REQUIRED WORK »
Rewrite the items below, renaming every "Scrum" to "Kanban" and leaving everything else unchanged.

PROVIDED RECORDS »
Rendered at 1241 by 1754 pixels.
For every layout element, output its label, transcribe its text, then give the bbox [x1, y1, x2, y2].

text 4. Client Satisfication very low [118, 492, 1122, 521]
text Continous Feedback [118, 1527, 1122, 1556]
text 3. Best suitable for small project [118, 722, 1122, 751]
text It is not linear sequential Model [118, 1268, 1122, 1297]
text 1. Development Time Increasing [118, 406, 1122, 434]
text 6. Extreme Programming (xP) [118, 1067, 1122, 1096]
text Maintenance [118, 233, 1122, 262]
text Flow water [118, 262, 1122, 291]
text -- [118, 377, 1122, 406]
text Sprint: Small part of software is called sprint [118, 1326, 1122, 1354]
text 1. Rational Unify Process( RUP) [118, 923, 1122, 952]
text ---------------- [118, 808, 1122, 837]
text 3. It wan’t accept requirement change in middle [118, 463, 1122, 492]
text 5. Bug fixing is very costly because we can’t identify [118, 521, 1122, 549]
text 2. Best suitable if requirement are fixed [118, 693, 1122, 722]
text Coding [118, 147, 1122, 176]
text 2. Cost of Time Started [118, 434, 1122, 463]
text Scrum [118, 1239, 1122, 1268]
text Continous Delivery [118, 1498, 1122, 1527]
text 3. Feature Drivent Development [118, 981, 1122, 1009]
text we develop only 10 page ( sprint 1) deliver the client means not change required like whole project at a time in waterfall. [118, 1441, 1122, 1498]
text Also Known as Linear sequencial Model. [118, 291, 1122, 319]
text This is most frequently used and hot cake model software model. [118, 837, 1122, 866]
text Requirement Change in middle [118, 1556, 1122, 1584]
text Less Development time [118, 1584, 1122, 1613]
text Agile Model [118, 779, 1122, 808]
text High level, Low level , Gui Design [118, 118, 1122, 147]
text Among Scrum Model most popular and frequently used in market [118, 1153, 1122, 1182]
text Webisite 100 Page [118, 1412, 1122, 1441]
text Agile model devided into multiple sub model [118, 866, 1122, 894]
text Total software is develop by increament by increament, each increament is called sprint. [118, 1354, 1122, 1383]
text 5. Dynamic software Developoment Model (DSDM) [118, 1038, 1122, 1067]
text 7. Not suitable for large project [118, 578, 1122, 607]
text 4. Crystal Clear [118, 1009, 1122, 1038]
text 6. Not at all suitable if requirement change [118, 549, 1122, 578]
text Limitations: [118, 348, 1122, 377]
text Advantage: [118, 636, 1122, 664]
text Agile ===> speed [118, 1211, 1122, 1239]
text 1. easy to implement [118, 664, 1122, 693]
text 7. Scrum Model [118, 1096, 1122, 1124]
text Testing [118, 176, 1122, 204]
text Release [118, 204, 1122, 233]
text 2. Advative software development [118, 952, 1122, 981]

FINAL RESULT »
Rendered at 1241 by 1754 pixels.
For every layout element, output its label, transcribe its text, then give the bbox [x1, y1, x2, y2].

text 4. Client Satisfication very low [118, 492, 1122, 521]
text Continous Feedback [118, 1527, 1122, 1556]
text 3. Best suitable for small project [118, 722, 1122, 751]
text It is not linear sequential Model [118, 1268, 1122, 1297]
text 1. Development Time Increasing [118, 406, 1122, 434]
text 6. Extreme Programming (xP) [118, 1067, 1122, 1096]
text Maintenance [118, 233, 1122, 262]
text Flow water [118, 262, 1122, 291]
text -- [118, 377, 1122, 406]
text Sprint: Small part of software is called sprint [118, 1326, 1122, 1354]
text 1. Rational Unify Process( RUP) [118, 923, 1122, 952]
text ---------------- [118, 808, 1122, 837]
text 3. It wan’t accept requirement change in middle [118, 463, 1122, 492]
text 5. Bug fixing is very costly because we can’t identify [118, 521, 1122, 549]
text 2. Best suitable if requirement are fixed [118, 693, 1122, 722]
text Coding [118, 147, 1122, 176]
text 2. Cost of Time Started [118, 434, 1122, 463]
text Kanban [118, 1239, 1122, 1268]
text Continous Delivery [118, 1498, 1122, 1527]
text 3. Feature Drivent Development [118, 981, 1122, 1009]
text we develop only 10 page ( sprint 1) deliver the client means not change required like whole project at a time in waterfall. [118, 1441, 1122, 1498]
text Also Known as Linear sequencial Model. [118, 291, 1122, 319]
text This is most frequently used and hot cake model software model. [118, 837, 1122, 866]
text Requirement Change in middle [118, 1556, 1122, 1584]
text Less Development time [118, 1584, 1122, 1613]
text Agile Model [118, 779, 1122, 808]
text High level, Low level , Gui Design [118, 118, 1122, 147]
text Among Kanban Model most popular and frequently used in market [118, 1153, 1122, 1182]
text Webisite 100 Page [118, 1412, 1122, 1441]
text Agile model devided into multiple sub model [118, 866, 1122, 894]
text Total software is develop by increament by increament, each increament is called sprint. [118, 1354, 1122, 1383]
text 5. Dynamic software Developoment Model (DSDM) [118, 1038, 1122, 1067]
text 7. Not suitable for large project [118, 578, 1122, 607]
text 4. Crystal Clear [118, 1009, 1122, 1038]
text 6. Not at all suitable if requirement change [118, 549, 1122, 578]
text Limitations: [118, 348, 1122, 377]
text Advantage: [118, 636, 1122, 664]
text Agile ===> speed [118, 1211, 1122, 1239]
text 1. easy to implement [118, 664, 1122, 693]
text 7. Kanban Model [118, 1096, 1122, 1124]
text Testing [118, 176, 1122, 204]
text Release [118, 204, 1122, 233]
text 2. Advative software development [118, 952, 1122, 981]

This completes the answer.